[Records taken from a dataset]
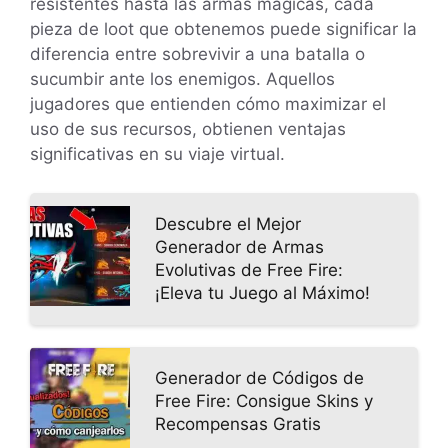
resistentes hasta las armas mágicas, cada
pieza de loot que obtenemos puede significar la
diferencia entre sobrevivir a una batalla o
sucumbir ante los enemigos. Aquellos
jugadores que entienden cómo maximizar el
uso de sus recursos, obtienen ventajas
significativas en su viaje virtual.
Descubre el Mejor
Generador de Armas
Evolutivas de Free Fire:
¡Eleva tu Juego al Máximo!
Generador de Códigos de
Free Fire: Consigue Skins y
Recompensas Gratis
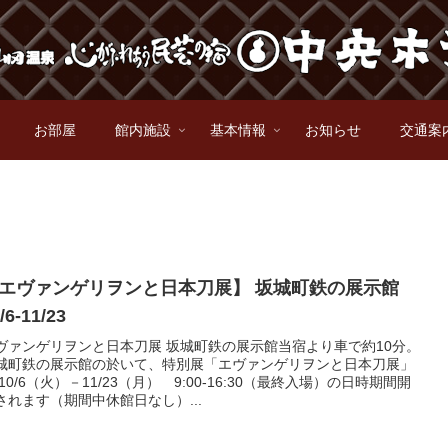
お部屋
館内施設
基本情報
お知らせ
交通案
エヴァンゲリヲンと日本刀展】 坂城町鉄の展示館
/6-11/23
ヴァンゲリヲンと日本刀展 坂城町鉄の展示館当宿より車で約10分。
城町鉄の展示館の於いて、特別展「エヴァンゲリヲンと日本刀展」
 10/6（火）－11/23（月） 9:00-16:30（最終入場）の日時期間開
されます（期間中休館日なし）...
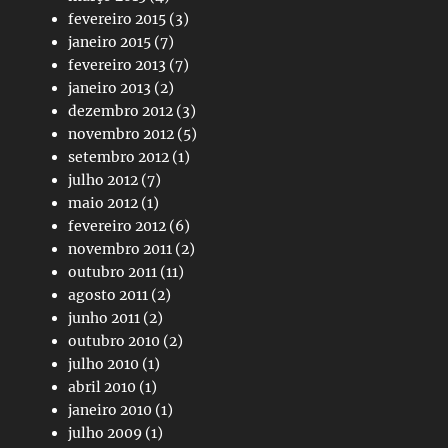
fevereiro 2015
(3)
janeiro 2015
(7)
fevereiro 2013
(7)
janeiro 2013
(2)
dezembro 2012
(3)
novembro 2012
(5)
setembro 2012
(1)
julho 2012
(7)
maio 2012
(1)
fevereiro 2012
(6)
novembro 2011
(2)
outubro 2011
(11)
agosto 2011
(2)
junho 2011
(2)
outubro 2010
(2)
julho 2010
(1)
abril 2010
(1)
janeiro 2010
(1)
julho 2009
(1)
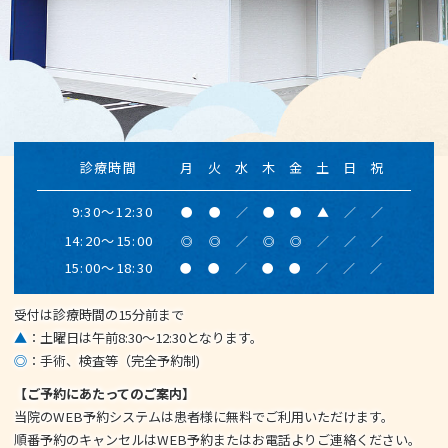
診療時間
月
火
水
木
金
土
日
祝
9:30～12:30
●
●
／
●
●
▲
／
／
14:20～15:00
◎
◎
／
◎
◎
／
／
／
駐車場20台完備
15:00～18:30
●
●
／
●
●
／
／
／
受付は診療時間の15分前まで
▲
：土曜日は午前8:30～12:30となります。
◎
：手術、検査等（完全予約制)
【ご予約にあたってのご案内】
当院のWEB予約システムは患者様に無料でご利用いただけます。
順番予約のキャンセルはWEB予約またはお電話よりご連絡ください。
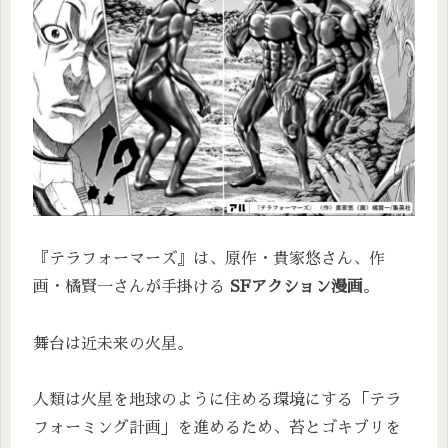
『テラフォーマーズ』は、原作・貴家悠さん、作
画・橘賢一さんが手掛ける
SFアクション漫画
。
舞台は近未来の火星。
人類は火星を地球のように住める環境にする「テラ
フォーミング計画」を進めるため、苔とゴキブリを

Try it: Can you put every line of the records into a JSON list of strings, one string per line, with blank lines skipped and the picture lines left out?

Output for this task:
[
  "resistentes hasta las armas mágicas, cada",
  "pieza de loot que obtenemos puede significar la",
  "diferencia entre sobrevivir a una batalla o",
  "sucumbir ante los enemigos. Aquellos",
  "jugadores que entienden cómo maximizar el",
  "uso de sus recursos, obtienen ventajas",
  "significativas en su viaje virtual.",
  "Descubre el Mejor",
  "Generador de Armas",
  "Evolutivas de Free Fire:",
  "¡Eleva tu Juego al Máximo!",
  "Generador de Códigos de",
  "Free Fire: Consigue Skins y",
  "Recompensas Gratis",
  "お部屋",
  "館内施設",
  "基本情報",
  "お知らせ",
  "交通案",
  "エヴァンゲリヲンと日本刀展】 坂城町鉄の展示館",
  "/6-11/23",
  "ヴァンゲリヲンと日本刀展 坂城町鉄の展示館当宿より車で約10分。",
  "城町鉄の展示館の於いて、特別展「エヴァンゲリヲンと日本刀展」",
  " 10/6（火）－11/23（月） 9:00-16:30（最終入場）の日時期間開",
  "されます（期間中休館日なし）...",
  "fevereiro 2015",
  "(3)",
  "janeiro 2015",
  "(7)",
  "fevereiro 2013",
  "(7)",
  "janeiro 2013",
  "(2)",
  "dezembro 2012",
  "(3)",
  "novembro 2012",
  "(5)",
  "setembro 2012",
  "(1)",
  "julho 2012",
  "(7)",
  "maio 2012",
  "(1)",
  "fevereiro 2012",
  "(6)",
  "novembro 2011",
  "(2)",
  "outubro 2011",
  "(11)",
  "agosto 2011",
  "(2)",
  "junho 2011",
  "(2)",
  "outubro 2010",
  "(2)",
  "julho 2010",
  "(1)",
  "abril 2010",
  "(1)",
  "janeiro 2010",
  "(1)",
  "julho 2009",
  "(1)",
  "診療時間",
  "月",
  "火",
  "水",
  "木",
  "金",
  "土",
  "日",
  "祝",
  "9:30～12:30",
  "●",
  "●",
  "／",
  "●",
  "●",
  "▲",
  "／",
  "／",
  "14:20～15:00",
  "◎",
  "◎",
  "／",
  "◎",
  "◎",
  "／",
  "／",
  "／",
  "駐車場20台完備",
  "15:00～18:30",
  "●",
  "●",
  "／",
  "●",
  "●",
  "／",
  "／",
  "／",
  "受付は診療時間の15分前まで",
  "▲",
  "：土曜日は午前8:30～12:30となります。",
  "◎",
  "：手術、検査等（完全予約制)",
  "【ご予約にあたってのご案内】",
  "当院のWEB予約システムは患者様に無料でご利用いただけます。",
  "順番予約のキャンセルはWEB予約またはお電話よりご連絡ください。",
  "『テラフォーマーズ』は、原作・貴家悠さん、作",
  "画・橘賢一さんが手掛ける",
  "SFアクション漫画",
  "。",
  "舞台は近未来の火星。",
  "人類は火星を地球のように住める環境にする「テラ",
  "フォーミング計画」を進めるため、苔とゴキブリを"
]